Below are some records. Return exactly the lines from the one containing "Document page, 1241x1754 pixels." through the one containing "For every layout", both included, and only those.

(THE RECORDS Opens)

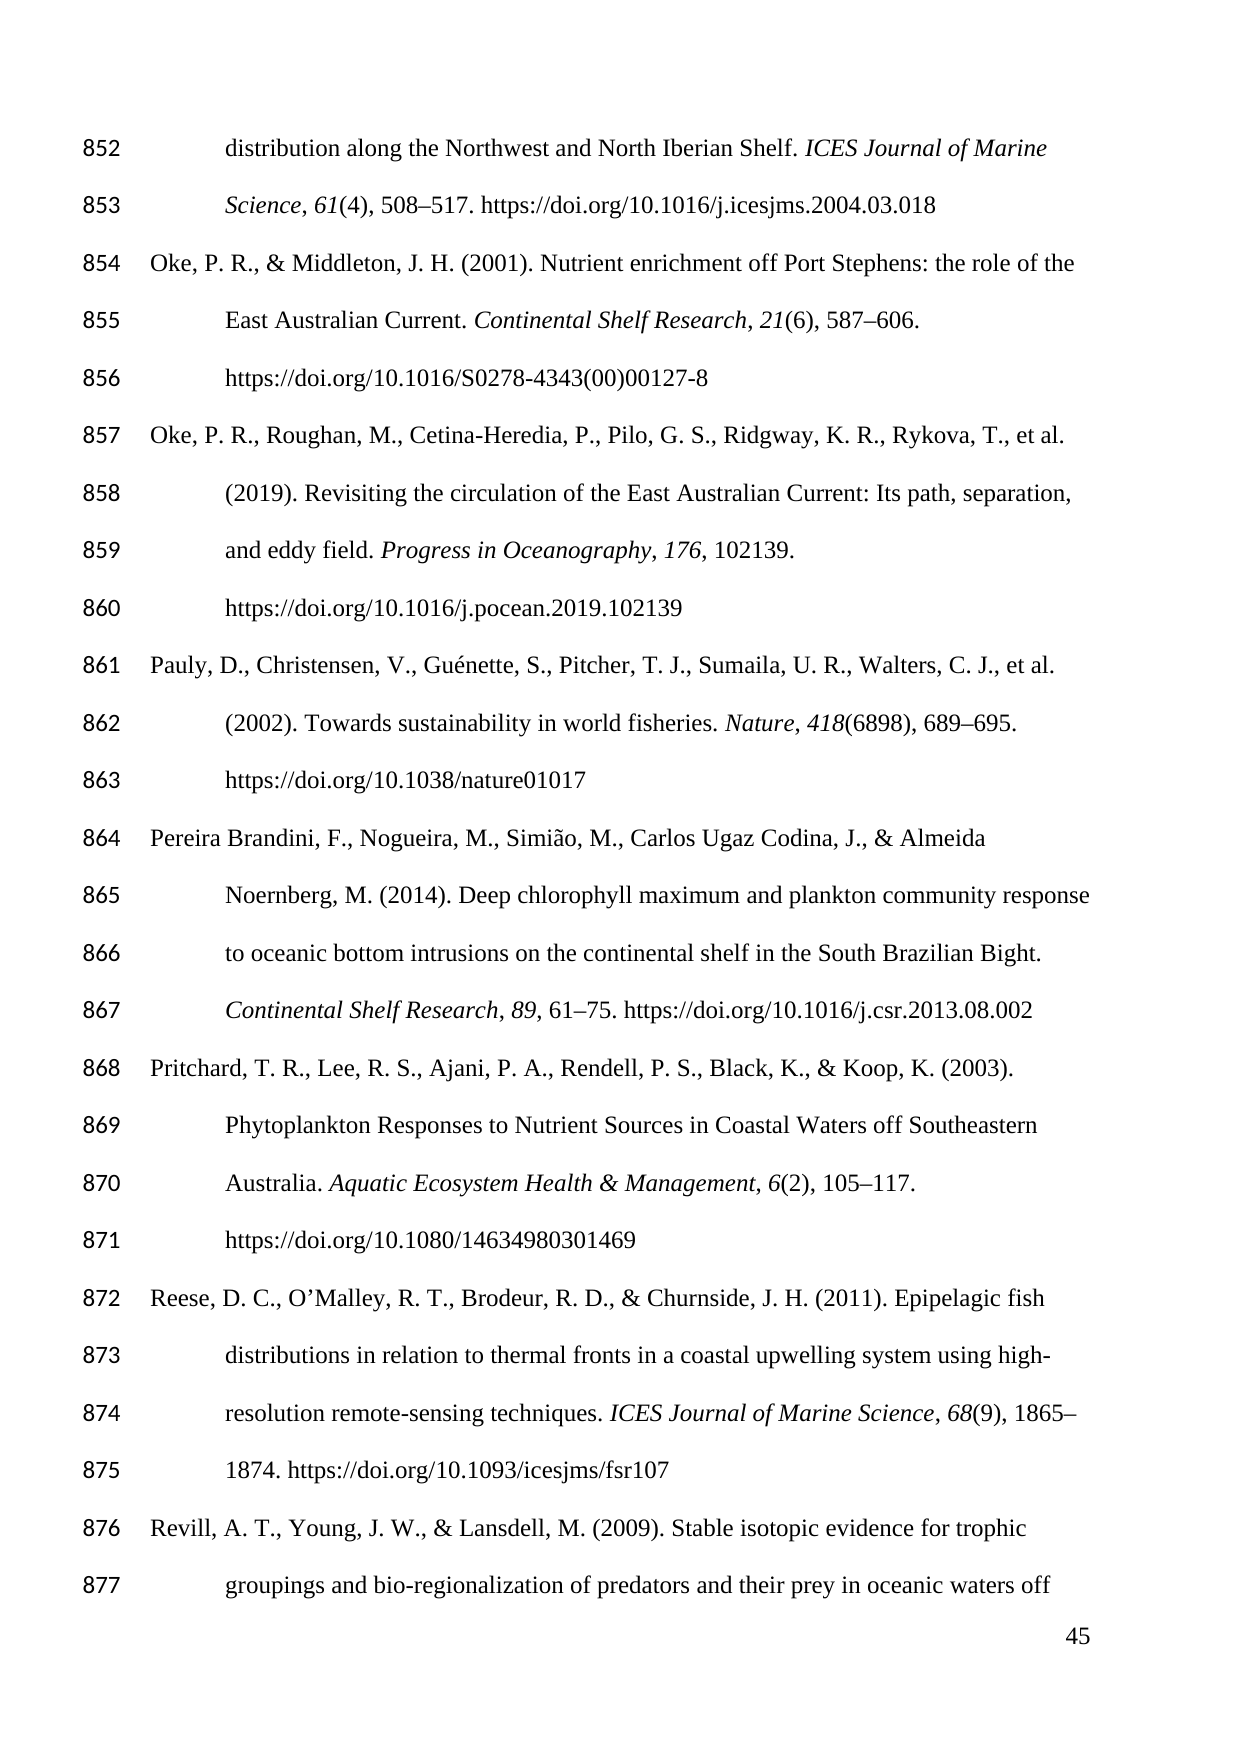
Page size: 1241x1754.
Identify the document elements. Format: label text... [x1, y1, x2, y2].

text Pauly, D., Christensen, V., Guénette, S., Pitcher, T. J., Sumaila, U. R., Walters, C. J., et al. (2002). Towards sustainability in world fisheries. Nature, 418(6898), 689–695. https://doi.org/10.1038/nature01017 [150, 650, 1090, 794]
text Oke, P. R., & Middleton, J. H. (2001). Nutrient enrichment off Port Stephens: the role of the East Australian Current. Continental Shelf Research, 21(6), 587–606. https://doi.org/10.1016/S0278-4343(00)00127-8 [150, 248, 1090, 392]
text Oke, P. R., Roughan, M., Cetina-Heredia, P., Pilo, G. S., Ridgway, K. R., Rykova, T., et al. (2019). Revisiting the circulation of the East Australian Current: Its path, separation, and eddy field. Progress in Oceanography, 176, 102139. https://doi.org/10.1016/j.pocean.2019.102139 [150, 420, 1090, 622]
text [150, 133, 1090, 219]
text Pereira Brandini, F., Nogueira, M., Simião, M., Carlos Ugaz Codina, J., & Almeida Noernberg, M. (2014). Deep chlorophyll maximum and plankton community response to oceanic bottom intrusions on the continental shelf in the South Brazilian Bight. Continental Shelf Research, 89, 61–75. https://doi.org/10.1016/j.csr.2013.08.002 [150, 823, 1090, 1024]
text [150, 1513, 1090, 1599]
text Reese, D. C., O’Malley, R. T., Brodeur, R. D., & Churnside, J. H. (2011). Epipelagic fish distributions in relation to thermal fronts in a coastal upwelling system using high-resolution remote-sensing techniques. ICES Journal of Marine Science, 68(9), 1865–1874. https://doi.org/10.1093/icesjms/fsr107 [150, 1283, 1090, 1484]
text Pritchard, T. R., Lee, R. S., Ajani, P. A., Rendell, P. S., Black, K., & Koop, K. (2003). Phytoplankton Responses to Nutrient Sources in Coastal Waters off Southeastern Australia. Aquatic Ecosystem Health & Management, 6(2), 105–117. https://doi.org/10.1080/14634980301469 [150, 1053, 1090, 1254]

(THE RECORDS Closes)
(THE RECORDS Opens)

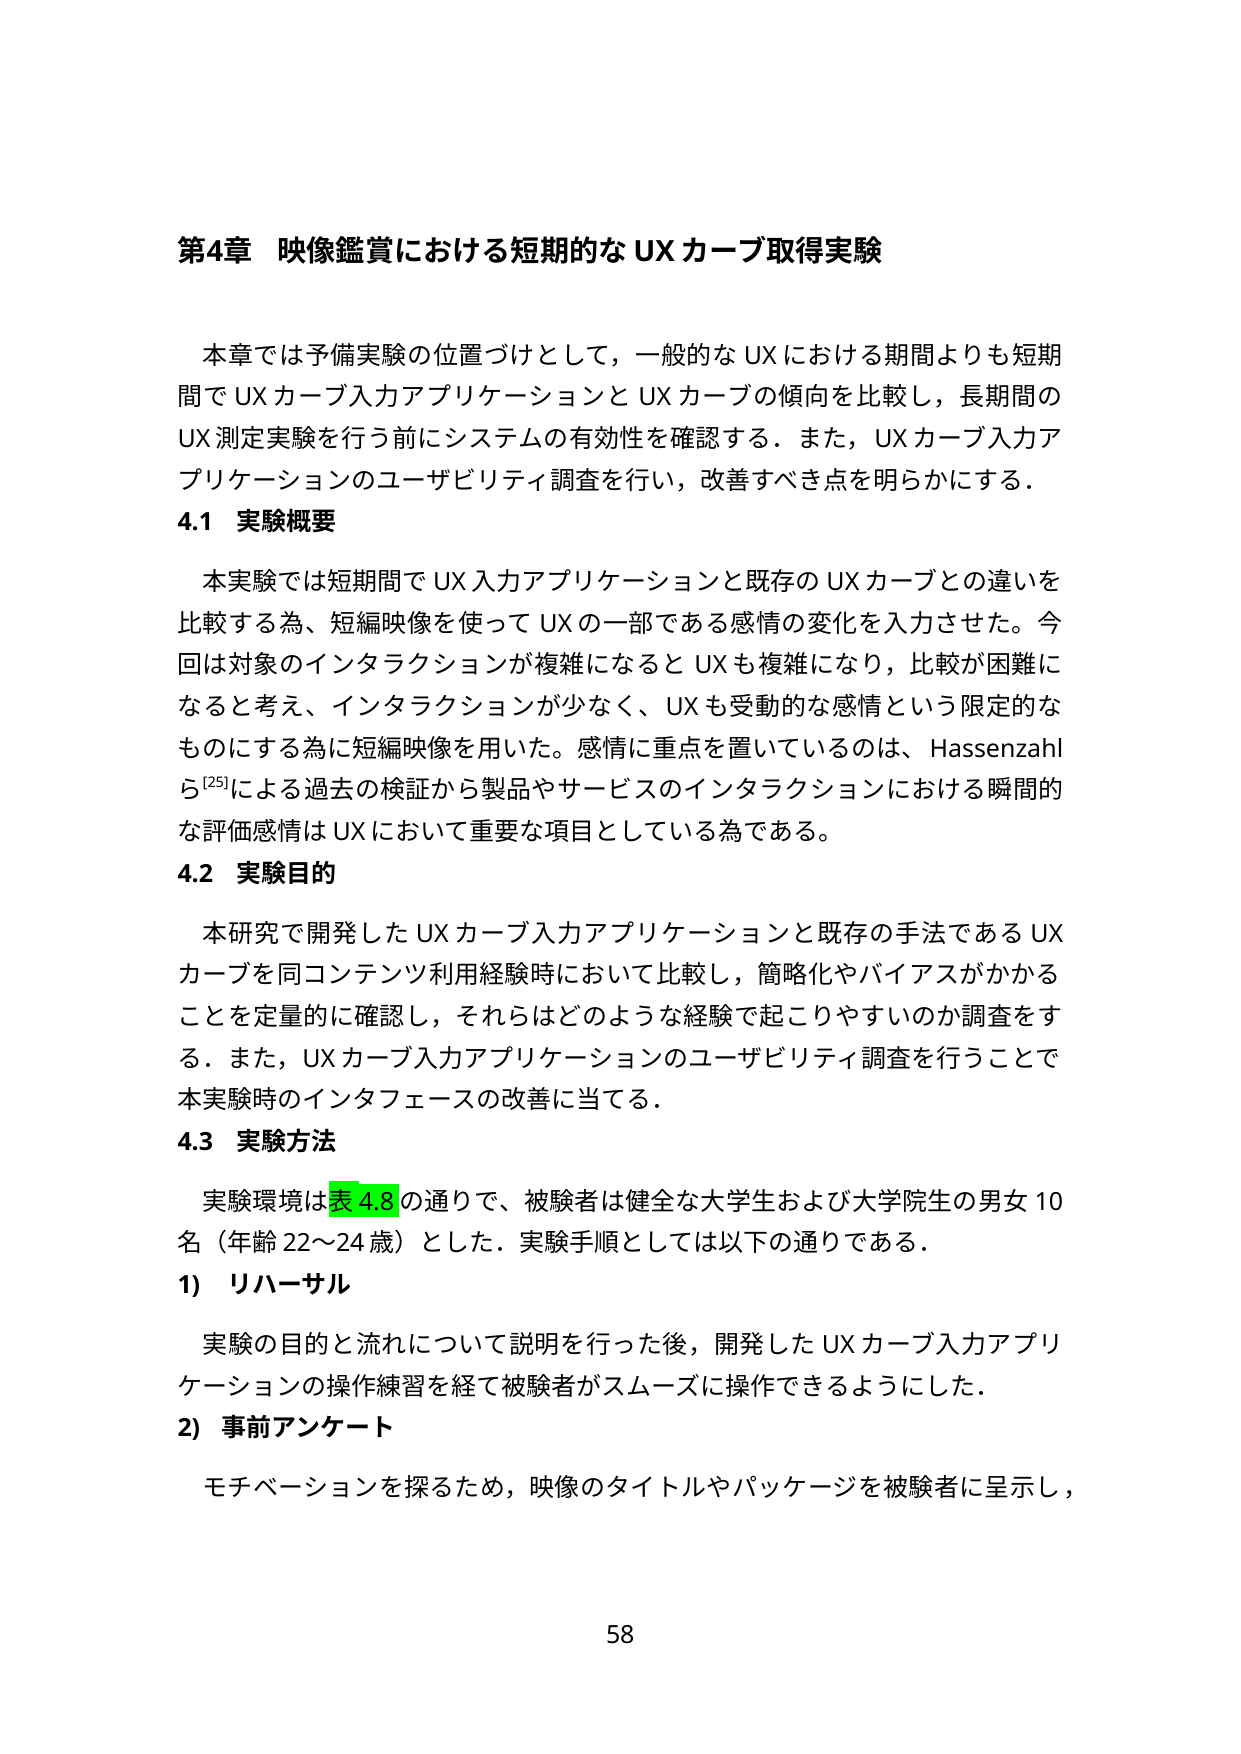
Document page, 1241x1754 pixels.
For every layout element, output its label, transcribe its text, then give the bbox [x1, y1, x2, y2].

(THE RECORDS Closes)

### SOLUTION TO THIS PROBLEM
Document page, 1241x1754 pixels.
For every layout element, output its label, transcribe its text, then give the bbox [x1, y1, x2, y2].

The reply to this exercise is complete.